Ling Hong, Li Shan, Wu Yang, Zheng Yi-Zi, Qiao Feng, Yao Ling, Cao Zhi-Gang, Ye Fu-Gui, Wu Jiong, Hu Xin, Wang Bin, Shao Zhi-Ming
Department of Breast Surgery, Key Laboratory of Breast Cancer in Shanghai, Fudan University Shanghai Cancer Center, Fudan University, Shanghai, China.
Department of Oncology, Shanghai Medical College, Fudan University, Shanghai, China.
Oncotarget. 2016 Mar 1;7(9):9759-72. doi: 10.18632/oncotarget.7112.
The tumor suppressor BRCA1 plays a pivotal role in maintaining genomic stability and tumor suppression. The BRCA1-A complex is required for recruitment of BRCA1 to DNA damage sites, DNA repair and cell cycle checkpoint control. Since germline mutations of BRCA1 often lead to breast tumors that are triple-negative breast cancer (TNBC) type, we aimed to investigate whether genetic deficiency in genes of the BRCA1-A complex is associated with risk to TNBC development.
We found that rs7250266 in the promoter region of NBA1 confers a decreased risk to TNBC development, but not to non-TNBC susceptibility. In addition, the haplotypes containing two polymorphisms rs7250266 and rs2278256 are associated with a lower chance of TNBC development specifically. Our studies also showed that the protective alleles of rs7250266 (C > G) and rs2278256 (T > C) down-regulate promoter activity of NBA1 in mammary epithelial cells.
We investigated associations between the BRCA1-A complex genes and TNBC developing risk in first case-control study of Chinese Han Women population including 414 patients with TNBC and 354 cancer-free controls. We detected 37 common variants in ABRAXAS, RAP80, BRE, BRCC36 and NBA1/MERIT40 genes encoding the BRCA1-A complex and evaluated their genetic susceptibility to the risk of TNBC. An additional cohort with 652 other types of breast cancer (non-TNBC) cases and 890 controls was used to investigate the associations between TNBC-specific SNPs genotype and non-TNBCs susceptibility.
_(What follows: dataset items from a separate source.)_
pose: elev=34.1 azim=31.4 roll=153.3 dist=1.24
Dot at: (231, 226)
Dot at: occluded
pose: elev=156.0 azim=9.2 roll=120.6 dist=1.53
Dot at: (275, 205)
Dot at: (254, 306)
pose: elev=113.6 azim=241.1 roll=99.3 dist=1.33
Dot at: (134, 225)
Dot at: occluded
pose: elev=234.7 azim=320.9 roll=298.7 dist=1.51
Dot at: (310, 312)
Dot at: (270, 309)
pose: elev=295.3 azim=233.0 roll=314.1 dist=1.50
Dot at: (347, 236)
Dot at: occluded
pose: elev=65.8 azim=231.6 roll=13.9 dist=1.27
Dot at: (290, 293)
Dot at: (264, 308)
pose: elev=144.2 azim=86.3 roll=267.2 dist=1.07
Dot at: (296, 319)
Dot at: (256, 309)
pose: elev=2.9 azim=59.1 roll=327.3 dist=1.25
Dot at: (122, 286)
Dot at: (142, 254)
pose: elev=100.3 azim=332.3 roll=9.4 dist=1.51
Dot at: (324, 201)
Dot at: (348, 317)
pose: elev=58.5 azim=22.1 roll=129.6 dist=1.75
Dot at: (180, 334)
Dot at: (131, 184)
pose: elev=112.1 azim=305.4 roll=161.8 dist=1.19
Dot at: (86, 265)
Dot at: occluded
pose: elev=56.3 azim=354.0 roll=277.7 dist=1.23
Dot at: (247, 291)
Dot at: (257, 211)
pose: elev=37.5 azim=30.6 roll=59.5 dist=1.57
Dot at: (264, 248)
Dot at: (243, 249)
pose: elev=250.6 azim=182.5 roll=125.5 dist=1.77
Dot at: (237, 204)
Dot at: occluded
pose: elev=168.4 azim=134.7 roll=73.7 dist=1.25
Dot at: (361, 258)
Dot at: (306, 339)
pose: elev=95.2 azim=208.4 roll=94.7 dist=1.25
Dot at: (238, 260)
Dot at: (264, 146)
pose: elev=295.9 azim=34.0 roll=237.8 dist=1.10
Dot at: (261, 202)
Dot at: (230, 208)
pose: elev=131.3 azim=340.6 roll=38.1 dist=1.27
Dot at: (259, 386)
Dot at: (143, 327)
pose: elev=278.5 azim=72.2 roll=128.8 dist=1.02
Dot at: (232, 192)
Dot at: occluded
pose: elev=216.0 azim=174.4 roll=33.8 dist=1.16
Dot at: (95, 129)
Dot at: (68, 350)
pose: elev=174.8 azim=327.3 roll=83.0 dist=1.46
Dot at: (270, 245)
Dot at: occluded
Genetic variants in NBA1 may be an important genetic determinant of TNBC susceptibility. Further investigation and validation of these SNPs in larger cohorts may facilitate in predication and prevention of TNBC and in counseling individuals for risk of TNBC development.
肿瘤抑制因子BRCA1在维持基因组稳定性和抑制肿瘤方面发挥着关键作用。BRCA1-A复合物是将BRCA1募集到DNA损伤位点、进行DNA修复和细胞周期检查点控制所必需的。由于BRCA1的种系突变常导致三阴性乳腺癌(TNBC)类型的乳腺肿瘤,我们旨在研究BRCA1-A复合物基因的遗传缺陷是否与TNBC发生风险相关。
我们发现,NBA1启动子区域的rs7250266降低了TNBC发生风险,但与非TNBC易感性无关。此外,包含两个多态性rs7250266和rs2278256的单倍型与TNBC发生的可能性较低具体相关。我们的研究还表明,rs7250266(C>G)和rs2278256(T>C)的保护性等位基因下调了乳腺上皮细胞中NBA1的启动子活性。
在一项针对中国汉族女性人群的首例病例对照研究中,我们调查了BRCA1-A复合物基因与TNBC发生风险之间的关联,该研究包括414例TNBC患者和354例无癌对照。我们检测了编码BRCA1-A复合物的ABRAXAS、RAP80、BRE、BRCC36和NBA1/MERIT40基因中的37个常见变异,并评估了它们对TNBC风险的遗传易感性。另外一个包含652例其他类型乳腺癌(非TNBC)病例和890例对照的队列用于研究TNBC特异性单核苷酸多态性(SNP)基因型与非TNBC易感性之间的关联。
NBA1中的基因变异可能是TNBC易感性的重要遗传决定因素。在更大的队列中对这些SNP进行进一步研究和验证,可能有助于TNBC的预测和预防,以及为个体提供TNBC发生风险的咨询服务。